_WHAT THE TASK ASKS_. Take the line that contains "Performs extensive repairs" as the first line and the last line of the material below as the final one; reproduce exactly the lines between, inclusive.
*** DATA EXTRACT Section Begins ***
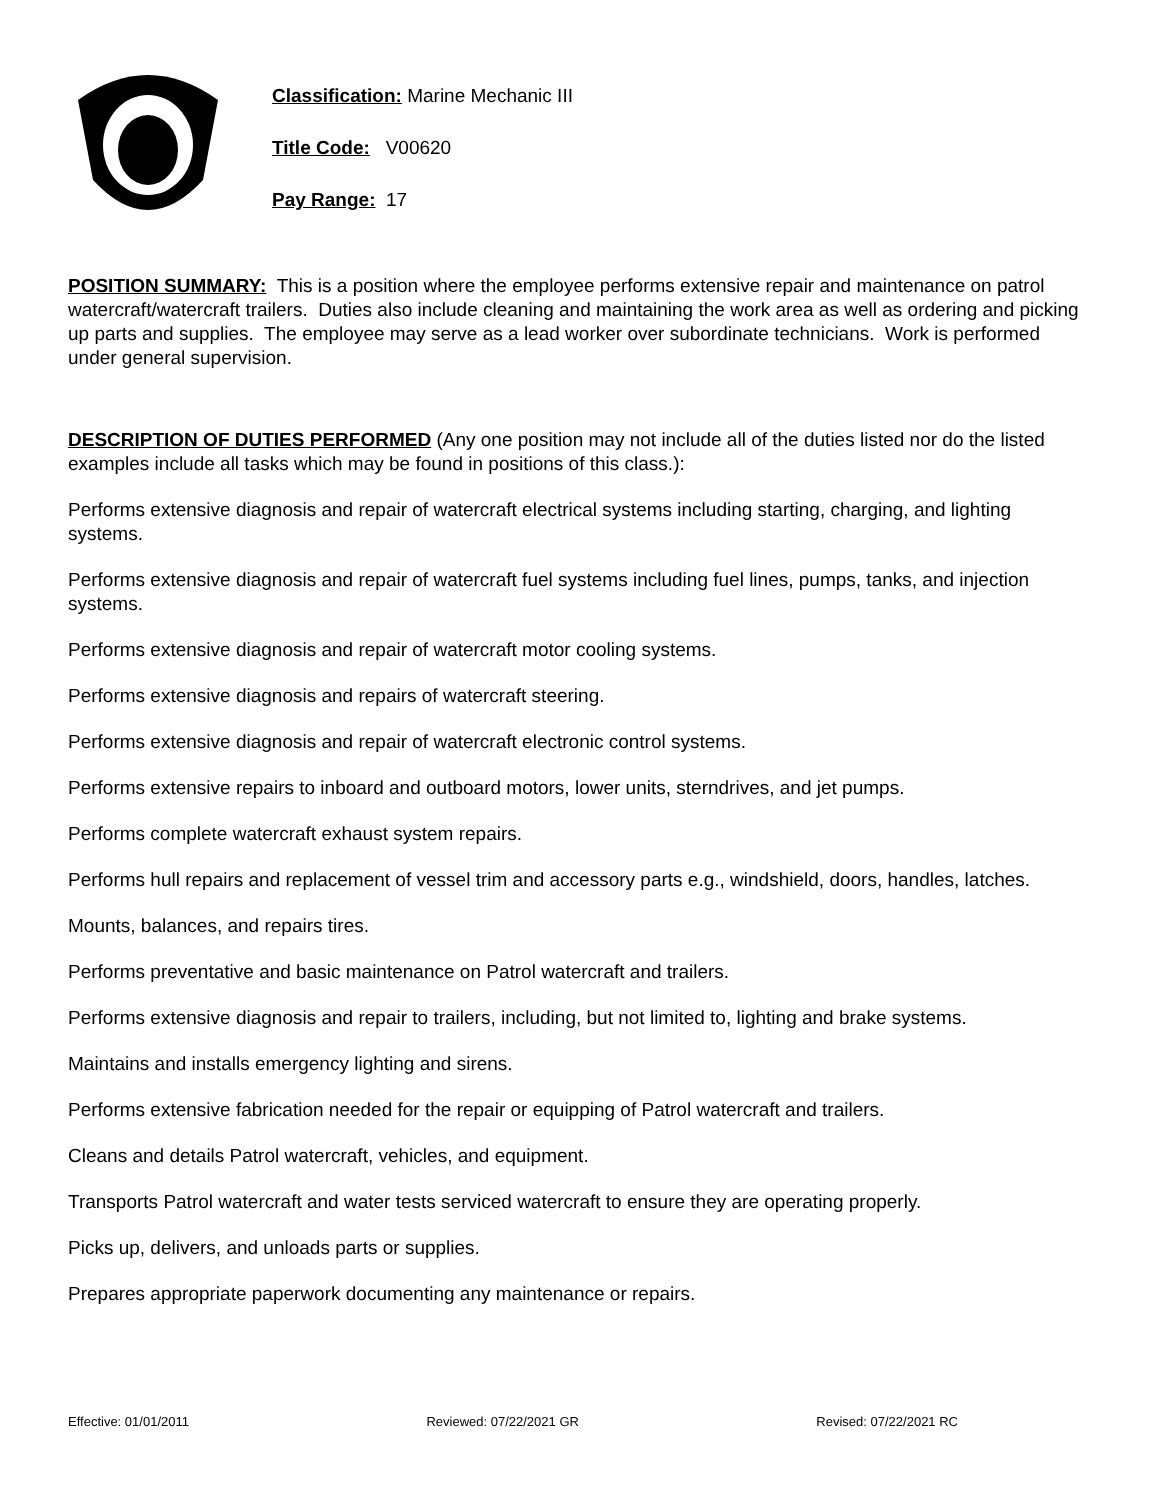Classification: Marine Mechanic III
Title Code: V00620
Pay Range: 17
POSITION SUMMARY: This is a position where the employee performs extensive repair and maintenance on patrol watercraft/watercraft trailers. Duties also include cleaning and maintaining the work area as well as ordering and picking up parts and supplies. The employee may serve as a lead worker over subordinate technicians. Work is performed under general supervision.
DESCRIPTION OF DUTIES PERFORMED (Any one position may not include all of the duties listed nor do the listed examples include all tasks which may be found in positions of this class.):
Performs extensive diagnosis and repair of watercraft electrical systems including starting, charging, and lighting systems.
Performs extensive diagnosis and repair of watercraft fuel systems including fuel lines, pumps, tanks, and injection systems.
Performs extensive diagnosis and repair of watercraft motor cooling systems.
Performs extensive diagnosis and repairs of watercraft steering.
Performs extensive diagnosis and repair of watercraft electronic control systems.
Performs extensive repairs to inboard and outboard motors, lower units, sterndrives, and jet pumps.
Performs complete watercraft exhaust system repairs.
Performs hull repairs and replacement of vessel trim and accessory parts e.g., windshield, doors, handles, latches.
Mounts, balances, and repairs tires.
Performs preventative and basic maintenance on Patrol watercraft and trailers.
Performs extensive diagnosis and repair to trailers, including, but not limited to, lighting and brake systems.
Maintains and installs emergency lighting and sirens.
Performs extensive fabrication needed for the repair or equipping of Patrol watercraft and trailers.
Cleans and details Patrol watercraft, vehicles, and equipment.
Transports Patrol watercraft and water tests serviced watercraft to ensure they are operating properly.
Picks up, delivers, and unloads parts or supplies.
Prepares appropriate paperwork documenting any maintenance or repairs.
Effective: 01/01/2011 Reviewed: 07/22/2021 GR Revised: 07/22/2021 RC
*** DATA EXTRACT Section Ends ***
_YOUR RESPONSE_.
Performs extensive repairs to inboard and outboard motors, lower units, sterndrives, and jet pumps.
Performs complete watercraft exhaust system repairs.
Performs hull repairs and replacement of vessel trim and accessory parts e.g., windshield, doors, handles, latches.
Mounts, balances, and repairs tires.
Performs preventative and basic maintenance on Patrol watercraft and trailers.
Performs extensive diagnosis and repair to trailers, including, but not limited to, lighting and brake systems.
Maintains and installs emergency lighting and sirens.
Performs extensive fabrication needed for the repair or equipping of Patrol watercraft and trailers.
Cleans and details Patrol watercraft, vehicles, and equipment.
Transports Patrol watercraft and water tests serviced watercraft to ensure they are operating properly.
Picks up, delivers, and unloads parts or supplies.
Prepares appropriate paperwork documenting any maintenance or repairs.
Effective: 01/01/2011 Reviewed: 07/22/2021 GR Revised: 07/22/2021 RC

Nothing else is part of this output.